[Material to process — start]
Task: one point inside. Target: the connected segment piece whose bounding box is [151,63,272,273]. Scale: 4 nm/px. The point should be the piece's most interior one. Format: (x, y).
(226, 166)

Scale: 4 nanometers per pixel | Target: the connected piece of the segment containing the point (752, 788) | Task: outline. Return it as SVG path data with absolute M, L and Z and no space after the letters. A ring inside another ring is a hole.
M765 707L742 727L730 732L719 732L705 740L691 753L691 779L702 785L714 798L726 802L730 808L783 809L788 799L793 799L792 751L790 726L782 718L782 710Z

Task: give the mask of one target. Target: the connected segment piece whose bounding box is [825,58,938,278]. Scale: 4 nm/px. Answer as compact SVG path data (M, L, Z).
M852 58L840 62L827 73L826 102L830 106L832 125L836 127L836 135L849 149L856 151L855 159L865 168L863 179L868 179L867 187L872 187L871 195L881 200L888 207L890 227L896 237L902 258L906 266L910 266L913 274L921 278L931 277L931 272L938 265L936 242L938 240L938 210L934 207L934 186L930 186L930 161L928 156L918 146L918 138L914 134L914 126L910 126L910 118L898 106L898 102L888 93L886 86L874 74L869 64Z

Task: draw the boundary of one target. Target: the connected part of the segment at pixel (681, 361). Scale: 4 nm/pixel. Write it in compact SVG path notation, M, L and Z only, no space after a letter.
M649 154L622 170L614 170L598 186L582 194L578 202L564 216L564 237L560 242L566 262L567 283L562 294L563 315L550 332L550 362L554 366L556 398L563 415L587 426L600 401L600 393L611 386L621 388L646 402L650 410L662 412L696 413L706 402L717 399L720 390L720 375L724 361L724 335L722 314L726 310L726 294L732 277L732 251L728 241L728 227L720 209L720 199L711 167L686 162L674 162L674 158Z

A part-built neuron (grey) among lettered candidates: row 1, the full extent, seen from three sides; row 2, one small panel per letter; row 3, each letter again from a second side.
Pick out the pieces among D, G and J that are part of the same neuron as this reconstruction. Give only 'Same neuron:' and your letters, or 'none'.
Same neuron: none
[Material to process — finish]
[Material to process — start]
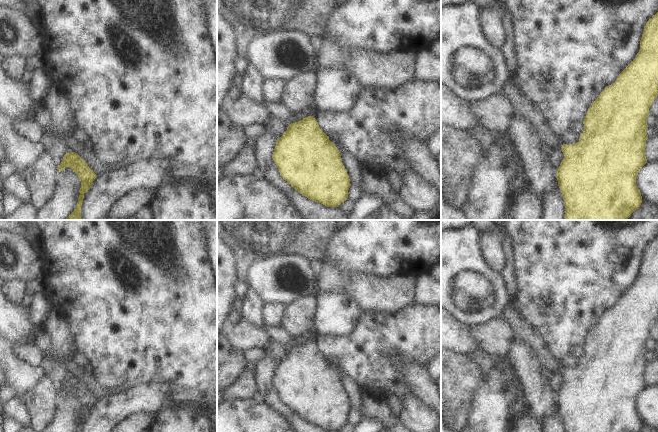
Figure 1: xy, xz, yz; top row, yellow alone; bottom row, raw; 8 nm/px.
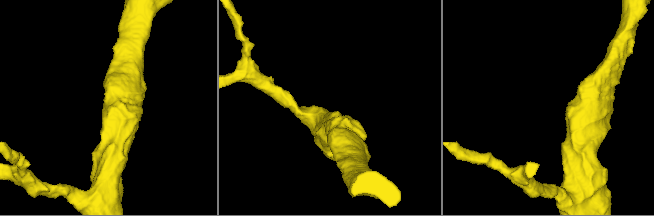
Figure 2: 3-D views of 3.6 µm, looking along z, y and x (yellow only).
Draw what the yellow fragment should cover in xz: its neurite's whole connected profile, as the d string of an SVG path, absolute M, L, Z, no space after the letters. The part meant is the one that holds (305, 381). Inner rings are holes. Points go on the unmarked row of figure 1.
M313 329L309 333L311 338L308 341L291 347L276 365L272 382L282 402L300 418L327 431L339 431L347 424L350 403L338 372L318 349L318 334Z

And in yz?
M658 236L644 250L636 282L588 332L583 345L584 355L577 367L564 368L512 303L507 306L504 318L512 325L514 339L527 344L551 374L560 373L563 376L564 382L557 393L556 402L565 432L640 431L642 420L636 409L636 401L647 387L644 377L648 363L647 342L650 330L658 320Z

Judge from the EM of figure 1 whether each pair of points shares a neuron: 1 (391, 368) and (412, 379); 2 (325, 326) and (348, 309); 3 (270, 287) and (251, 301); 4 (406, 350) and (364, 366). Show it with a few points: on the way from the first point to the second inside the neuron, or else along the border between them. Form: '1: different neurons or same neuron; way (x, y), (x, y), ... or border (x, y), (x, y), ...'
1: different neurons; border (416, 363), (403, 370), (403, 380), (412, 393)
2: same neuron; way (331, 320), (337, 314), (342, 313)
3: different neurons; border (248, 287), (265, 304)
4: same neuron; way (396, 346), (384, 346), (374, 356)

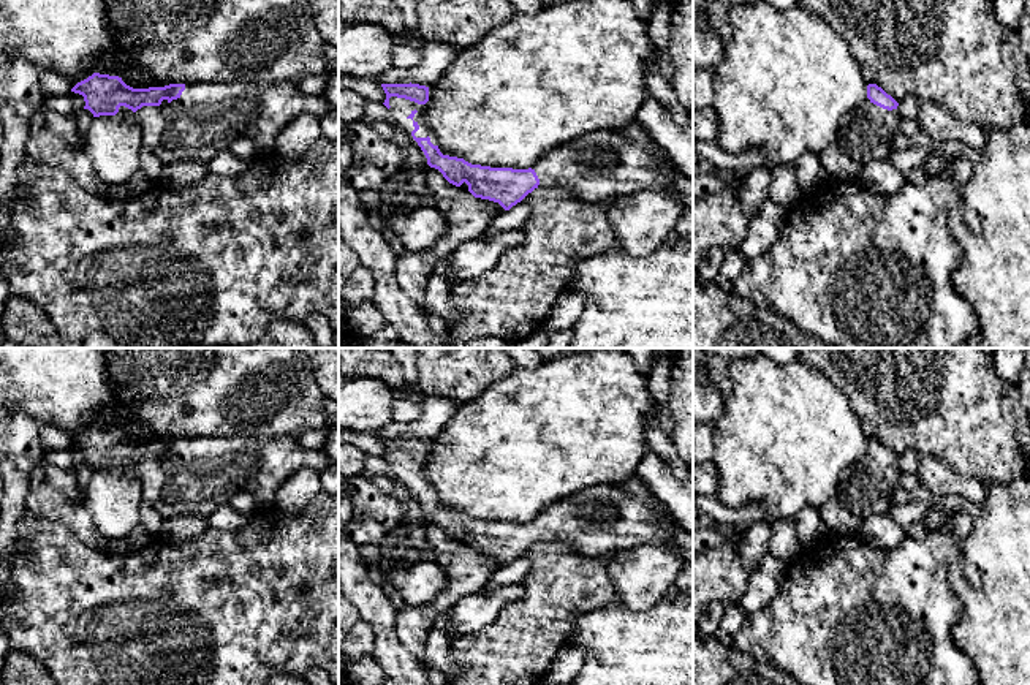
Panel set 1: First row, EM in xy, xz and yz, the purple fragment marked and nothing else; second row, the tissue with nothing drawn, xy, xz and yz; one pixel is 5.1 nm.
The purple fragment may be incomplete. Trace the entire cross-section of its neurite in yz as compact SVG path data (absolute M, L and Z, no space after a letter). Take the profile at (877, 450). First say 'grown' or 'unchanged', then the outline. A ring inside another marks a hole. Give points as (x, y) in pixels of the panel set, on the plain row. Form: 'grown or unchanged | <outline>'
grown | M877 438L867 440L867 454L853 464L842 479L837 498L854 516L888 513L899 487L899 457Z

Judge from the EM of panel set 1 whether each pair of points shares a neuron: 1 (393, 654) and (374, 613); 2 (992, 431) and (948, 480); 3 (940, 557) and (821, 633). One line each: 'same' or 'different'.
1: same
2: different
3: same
[Material to process — finish]
[Material to process — start]
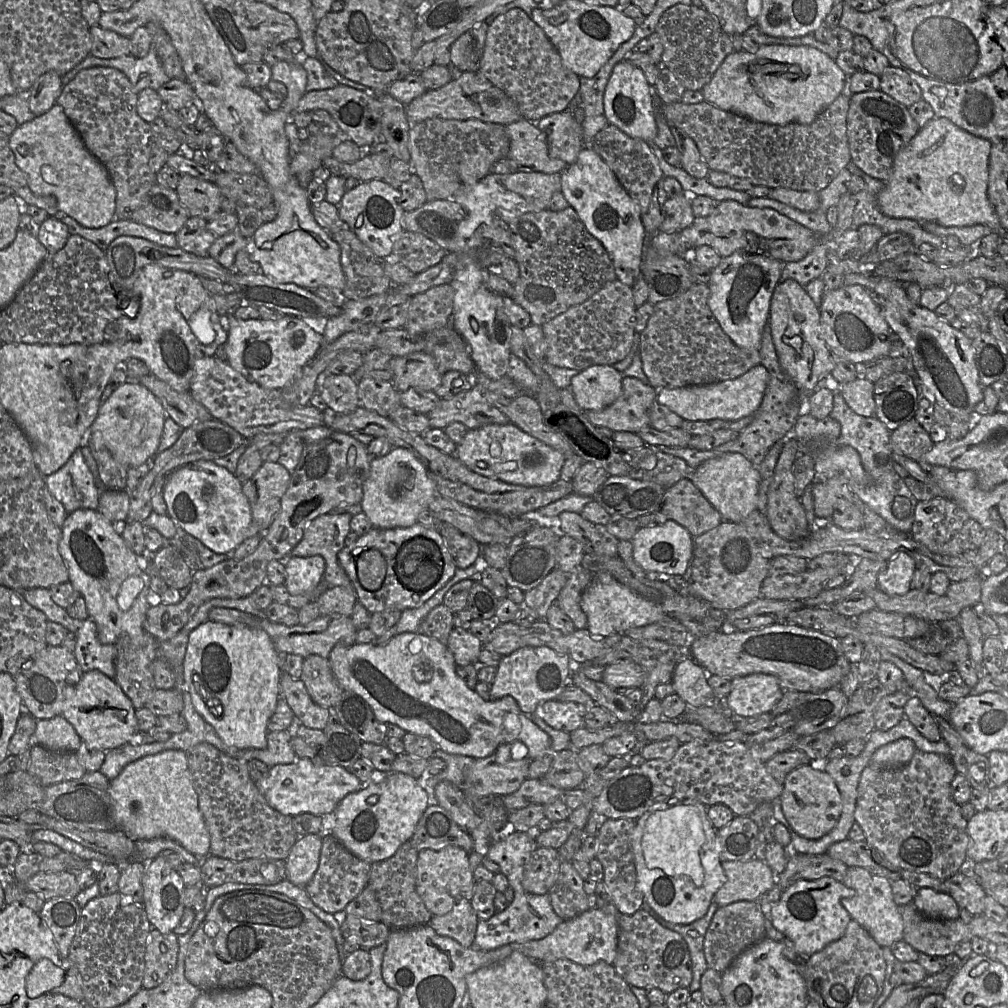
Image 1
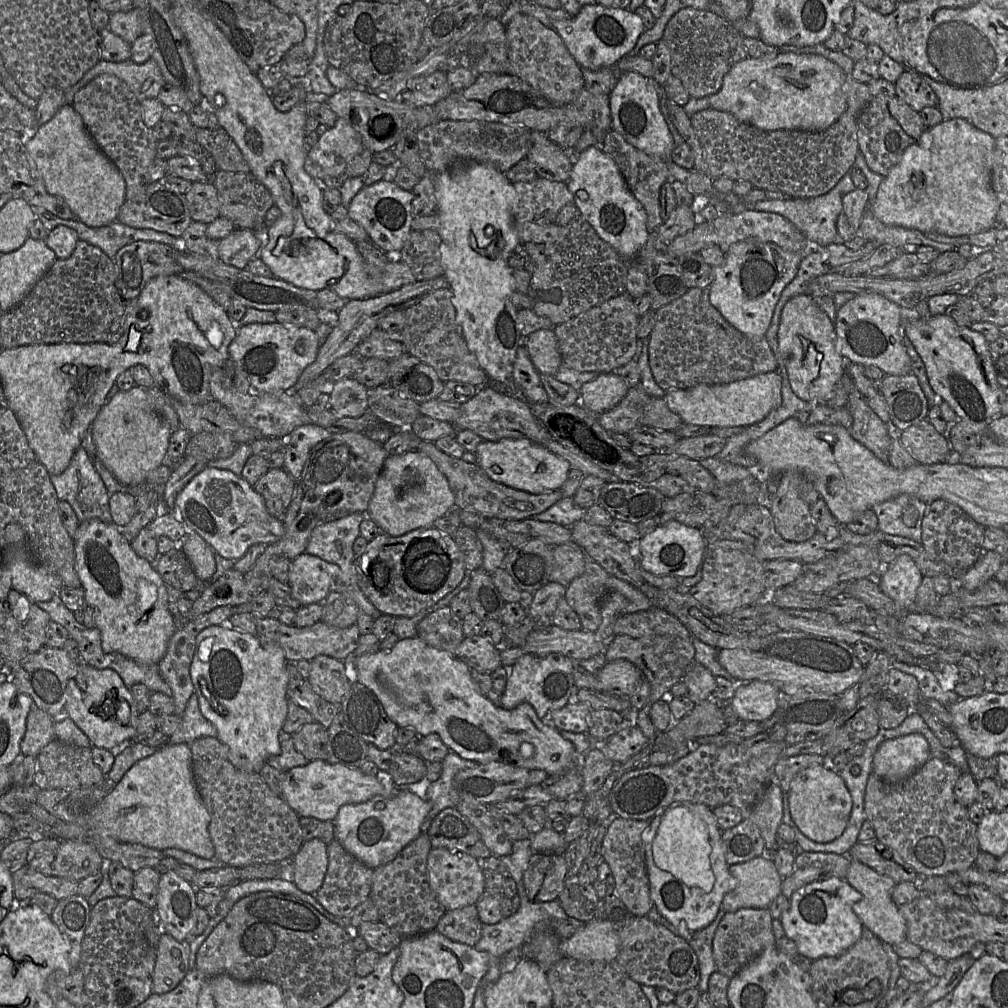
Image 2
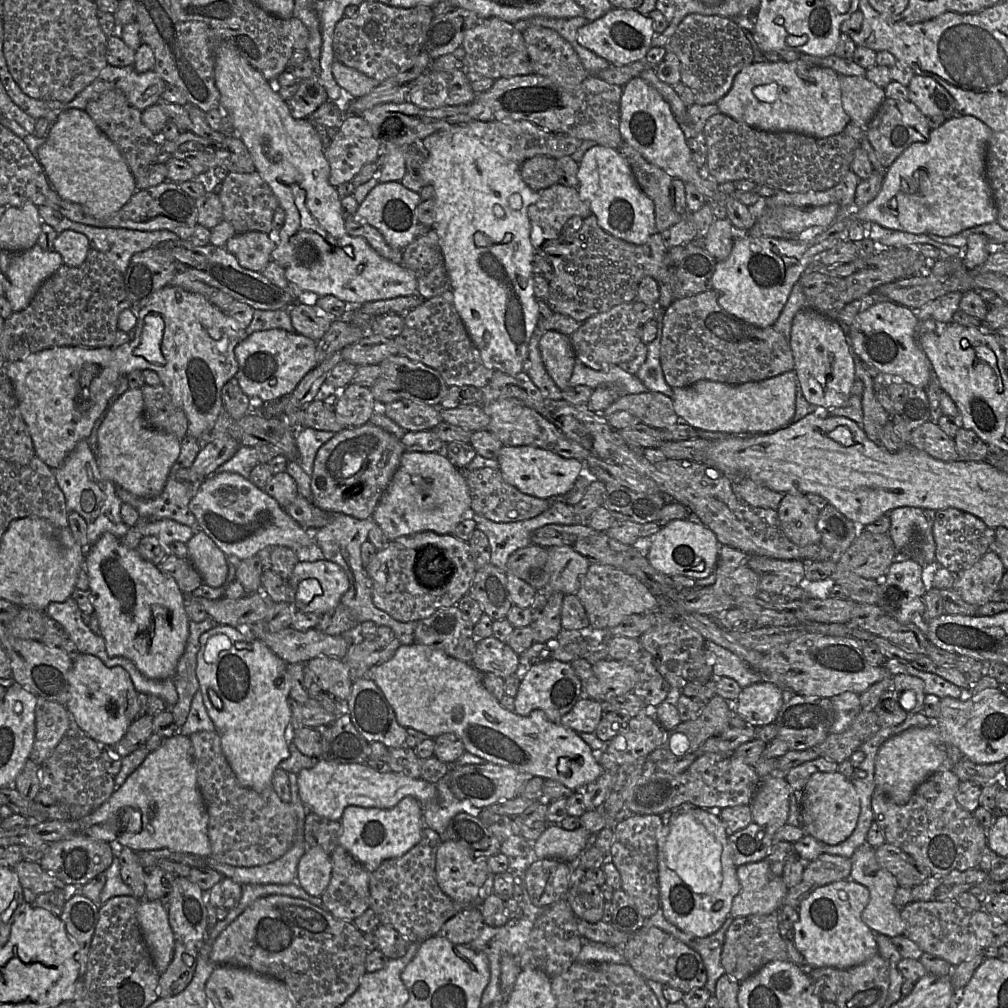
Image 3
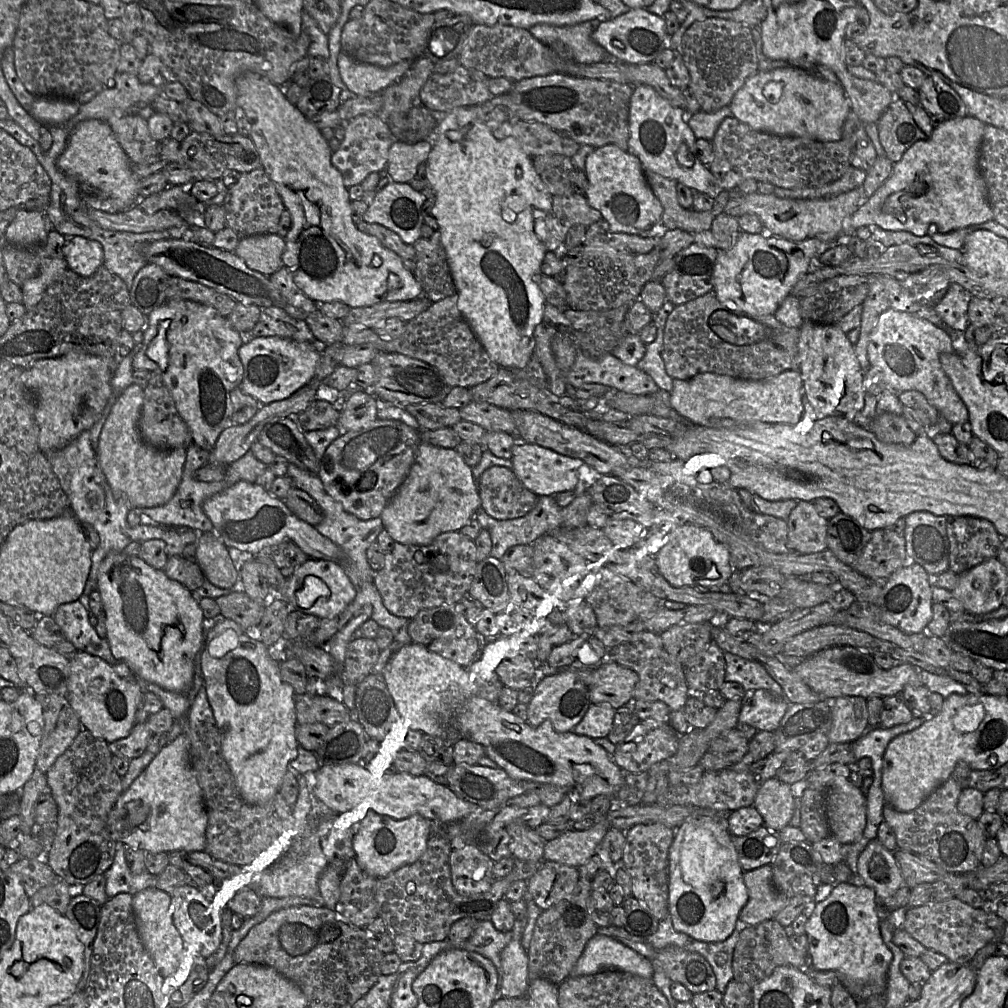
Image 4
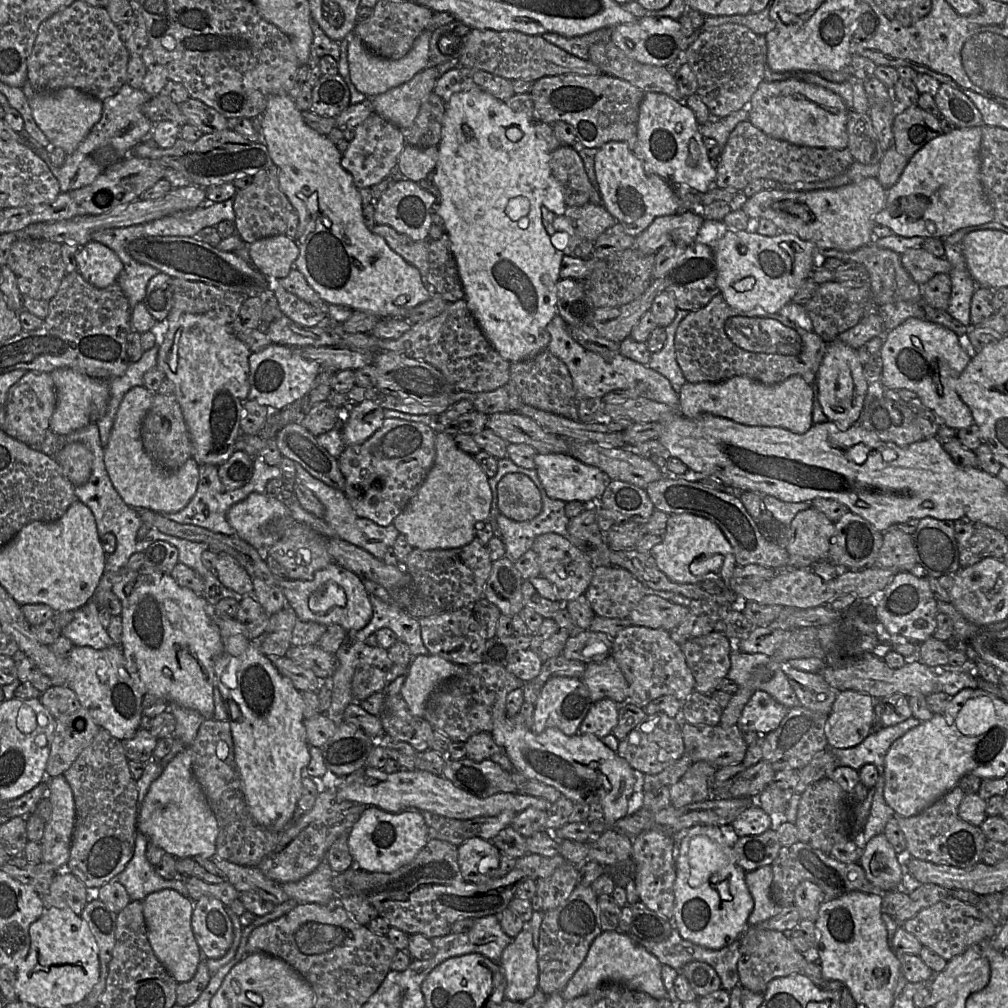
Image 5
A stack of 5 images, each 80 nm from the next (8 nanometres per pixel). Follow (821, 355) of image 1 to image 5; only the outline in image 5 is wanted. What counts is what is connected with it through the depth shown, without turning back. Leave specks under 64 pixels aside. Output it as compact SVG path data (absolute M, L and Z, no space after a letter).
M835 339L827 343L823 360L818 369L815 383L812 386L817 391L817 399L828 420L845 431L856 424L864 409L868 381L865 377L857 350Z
[Material to process — finish]
Would you please repeat only the lines above, beginning at the one that has "Figure 1: xy, xz, yz;" and stopping after the one that has "Figure 2: 3-D", exactly and with no pictures?

• [Completed exercise]:
Figure 1: xy, xz, yz; top row, yellow alone; bottom row, raw; 8 nm/px.
Figure 2: 3-D views of 3.6 µm, looking along z, y and x (yellow only).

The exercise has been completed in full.